Look for similar anecdotal tactics on future legislation pertaining to energy, the environment, and education.  Climate change deniers have already been using this tactic, making arguments that a freak May snowstorm or a colder-than-usual winter prove that the earth isn’t warming.

3) The federal government can’t do anything without it ending up in a bureaucratic mess. I actually heard someone say that Medicare and Social Security are administrative nightmares that haven’t helped many people. Granted, these systems could use an overhaul and some streamlining, but we can’t forget that the poverty rate has been cut in half since these programs were created, and that they keep millions of middle class seniors from falling into poverty – including the parents and grandparents of many of the people who spread this lie. The opponents of reform are trying to create the impression that private enterprise is always the best solution, and that any government-based program will only make things worse.
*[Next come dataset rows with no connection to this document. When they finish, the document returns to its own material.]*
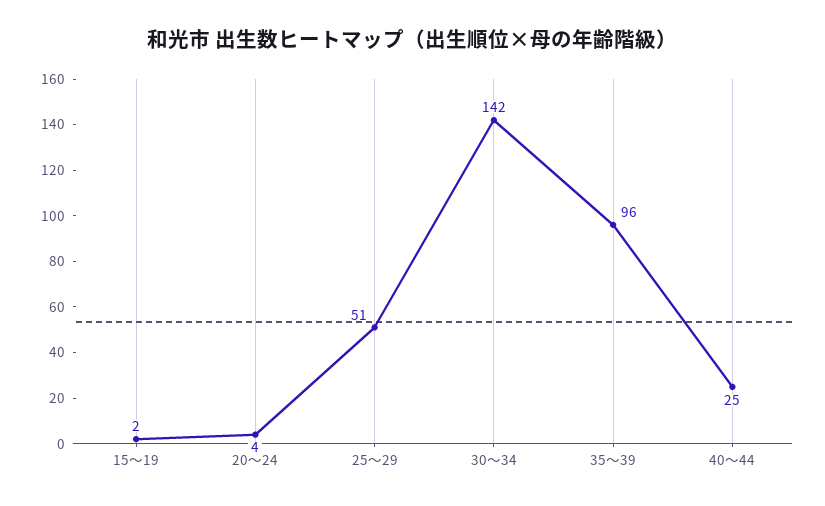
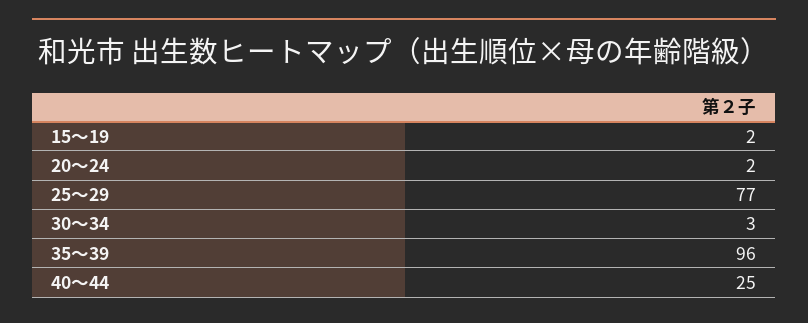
20～24: 4 -> 2
25～29: 51 -> 77
30～34: 142 -> 3

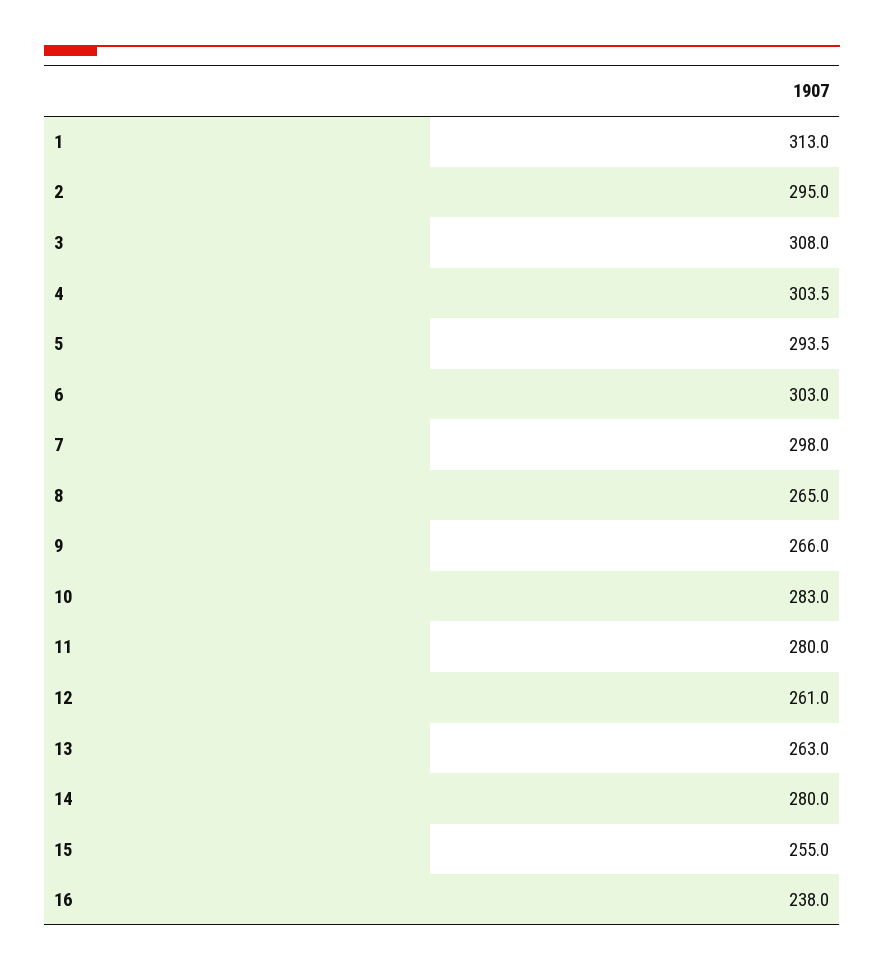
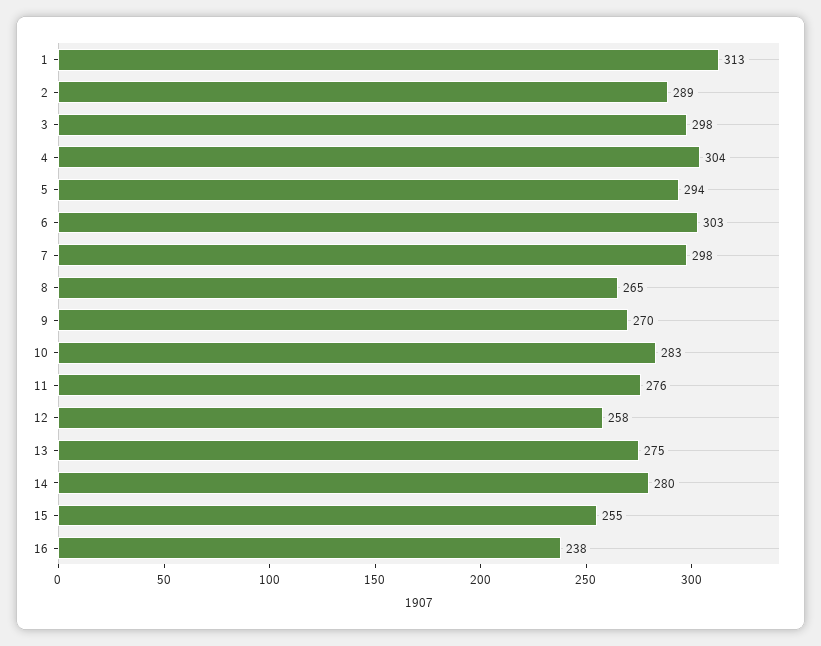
2: 295 -> 289
3: 308 -> 298
9: 266 -> 270
11: 280 -> 276
12: 261 -> 258
13: 263 -> 275

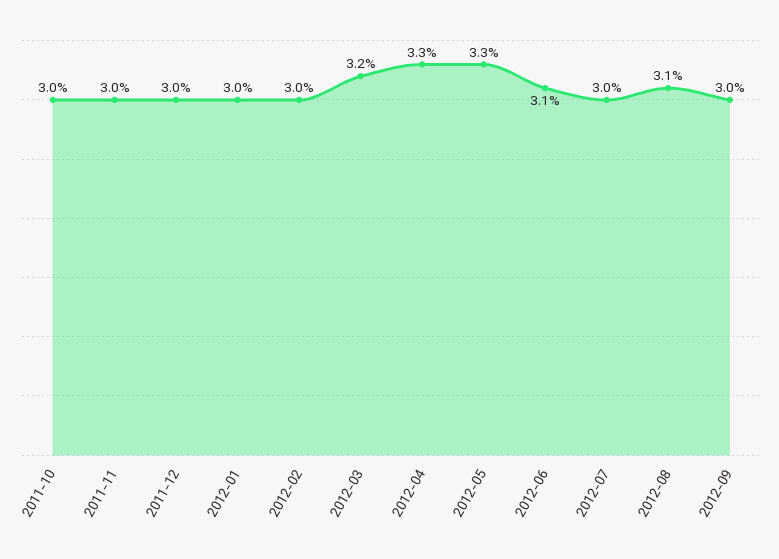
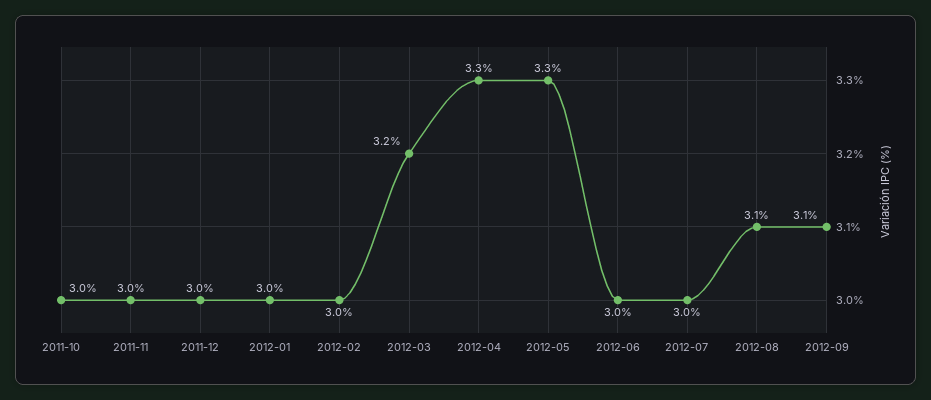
2012-06: 3.1 -> 3
2012-09: 3 -> 3.1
In the future, the "government can do no right" argument will trotted out in all of the aforementioned areas, perhaps most viciously on education. The claim will be made that public schools are a massive failure (even by people who grew up in them), and that our money is better spent funding private ones.  

4) It’s not the job of the government to provide for the health care of its citizens.  This one can’t be argued with facts and figures. It cuts to our core philosophical differences, and conservative philosophy centers on the concept of small government. Nevermind the fact that in recent history, Republicans haven’t followed this prinicple and have mushroomed the national debt. They are still going to throw it out everytime Obama puts some new legislation on the table – whether it’s stimulus, health care, energy, education, you name it. 

Bottom line:  This debate has ramifications far beyond health care. It is a chance to plant seeds for the future. If the Republicans succeed at convincing enough Americans that these four things about health care are true, it will make success on a number of other very critical issues impossible.